I finally had time to read the article more thoroughly and while I have no problem with my earlier "gut" response below, I'd like to add more detail as to how I got there.

Unlike you I have little experience with the economics of the gallery world, though I greatly appreciate the detail that you provided. My initial solution for building a career through photography was a different, but also classic one: Teaching. It was a great way to not have to worry as much about gallery economics for survival, yet to still be able to participate in exhibitions and the gallery world (judging, faculty shows etc.) But that ended for me many years ago and I found myself in Brooklyn with an MFA and a child on the way. Hoping to make a small dent in the gallery scene I worked in photo adjacent businesses and maintained a studio and darkroom around the corner from our apartment. Soon after my darkroom was lost in the real estate wars and we decided to move to Connecticut.

I made some attempts to get another teaching position, but in general what was on offer was adjunct work which, as I'm sure you know, is as remunerative and inspiring a business proposition as sitting in a gallery and listening to a gallerist price your work down. Long story short, I worked in various internet fields, got lucky, but hardly wealthy, in some of them and eight years ago decided to jump back in to the itch that I had been scratching for years.
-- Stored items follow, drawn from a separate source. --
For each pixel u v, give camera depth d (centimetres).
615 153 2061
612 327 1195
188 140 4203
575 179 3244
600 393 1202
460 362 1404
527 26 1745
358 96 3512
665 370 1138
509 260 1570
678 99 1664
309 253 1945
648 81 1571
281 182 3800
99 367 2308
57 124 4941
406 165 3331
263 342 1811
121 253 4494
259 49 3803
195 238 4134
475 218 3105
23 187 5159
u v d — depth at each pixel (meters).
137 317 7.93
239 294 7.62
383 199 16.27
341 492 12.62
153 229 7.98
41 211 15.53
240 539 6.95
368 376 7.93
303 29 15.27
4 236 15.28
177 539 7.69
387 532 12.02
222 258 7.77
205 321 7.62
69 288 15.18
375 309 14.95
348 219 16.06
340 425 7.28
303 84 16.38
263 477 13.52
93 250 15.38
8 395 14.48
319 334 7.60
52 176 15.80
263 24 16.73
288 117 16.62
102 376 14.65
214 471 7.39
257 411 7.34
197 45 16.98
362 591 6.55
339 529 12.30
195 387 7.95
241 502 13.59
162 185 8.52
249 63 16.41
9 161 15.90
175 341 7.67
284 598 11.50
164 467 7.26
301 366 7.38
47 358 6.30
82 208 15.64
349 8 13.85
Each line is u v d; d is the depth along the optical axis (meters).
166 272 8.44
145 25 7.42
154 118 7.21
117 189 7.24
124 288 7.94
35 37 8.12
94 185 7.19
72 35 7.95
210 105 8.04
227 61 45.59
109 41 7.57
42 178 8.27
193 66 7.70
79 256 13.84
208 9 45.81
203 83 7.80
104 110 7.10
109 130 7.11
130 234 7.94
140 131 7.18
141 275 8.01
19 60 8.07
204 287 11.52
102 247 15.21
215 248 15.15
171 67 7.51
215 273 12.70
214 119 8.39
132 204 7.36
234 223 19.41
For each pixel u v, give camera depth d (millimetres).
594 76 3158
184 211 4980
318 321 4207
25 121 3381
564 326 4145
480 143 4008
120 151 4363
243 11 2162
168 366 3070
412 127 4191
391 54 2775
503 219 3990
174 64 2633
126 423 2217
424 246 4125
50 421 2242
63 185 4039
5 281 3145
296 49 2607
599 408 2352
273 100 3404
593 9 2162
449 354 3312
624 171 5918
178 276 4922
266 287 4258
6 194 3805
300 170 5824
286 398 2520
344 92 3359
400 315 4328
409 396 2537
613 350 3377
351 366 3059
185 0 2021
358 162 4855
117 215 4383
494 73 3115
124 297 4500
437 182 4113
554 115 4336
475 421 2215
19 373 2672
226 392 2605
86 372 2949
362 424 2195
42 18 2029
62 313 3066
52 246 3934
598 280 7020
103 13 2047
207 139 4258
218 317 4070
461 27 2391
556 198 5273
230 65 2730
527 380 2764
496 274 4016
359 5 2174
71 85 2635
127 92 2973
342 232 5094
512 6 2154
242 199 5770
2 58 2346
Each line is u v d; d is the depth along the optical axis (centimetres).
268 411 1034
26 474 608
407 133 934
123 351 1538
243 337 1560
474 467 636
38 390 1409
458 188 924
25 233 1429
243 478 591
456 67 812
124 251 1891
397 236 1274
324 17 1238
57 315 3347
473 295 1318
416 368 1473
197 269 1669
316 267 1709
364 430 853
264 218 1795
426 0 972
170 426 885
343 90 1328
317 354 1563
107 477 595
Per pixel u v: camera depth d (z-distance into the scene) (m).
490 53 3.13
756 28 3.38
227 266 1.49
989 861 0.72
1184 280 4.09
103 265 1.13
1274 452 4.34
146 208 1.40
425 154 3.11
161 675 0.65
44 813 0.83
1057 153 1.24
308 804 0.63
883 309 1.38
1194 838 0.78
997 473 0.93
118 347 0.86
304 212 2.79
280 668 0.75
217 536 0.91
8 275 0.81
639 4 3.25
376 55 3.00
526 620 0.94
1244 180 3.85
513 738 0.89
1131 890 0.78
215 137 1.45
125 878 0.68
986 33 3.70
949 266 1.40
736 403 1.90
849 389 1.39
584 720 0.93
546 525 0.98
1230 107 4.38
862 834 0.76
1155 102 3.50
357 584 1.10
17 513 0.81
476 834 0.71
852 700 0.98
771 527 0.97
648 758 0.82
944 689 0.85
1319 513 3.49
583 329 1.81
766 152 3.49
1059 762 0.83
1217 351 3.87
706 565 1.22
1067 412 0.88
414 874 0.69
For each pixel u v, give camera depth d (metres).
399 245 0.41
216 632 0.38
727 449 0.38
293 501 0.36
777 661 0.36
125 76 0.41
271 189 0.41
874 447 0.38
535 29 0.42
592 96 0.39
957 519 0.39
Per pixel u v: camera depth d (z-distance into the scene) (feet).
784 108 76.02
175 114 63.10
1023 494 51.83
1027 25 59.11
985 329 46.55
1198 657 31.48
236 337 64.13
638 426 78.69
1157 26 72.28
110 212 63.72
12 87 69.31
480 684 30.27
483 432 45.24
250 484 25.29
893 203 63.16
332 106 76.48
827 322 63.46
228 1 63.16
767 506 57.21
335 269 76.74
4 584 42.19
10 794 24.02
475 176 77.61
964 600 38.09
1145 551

And here is where I start moving to the same conclusions as yours. My first impulse was that I needed to buy the biggest printer I could afford and learn how to produce great prints, because that was the world I remembered. But I very quickly realized that galleries were not interested in photography, that they were closing down and when a friend suggested I set up a booth at a country fair I realized this was not my way.

About that time I began to be aware of a new generation of photography books and a new set of publishers and photographers who were publishing books in a wholly different way than I had seen before. But even more I began to see that in our age where the creation of multiple photographs has become the norm, the idea of creating that "one great image" was no longer interesting to me. I became more interested in the idea of how to use multiple images together, as narratives, as objects, as structures that could convey much more about what I felt and experience and hopefully convey it to others.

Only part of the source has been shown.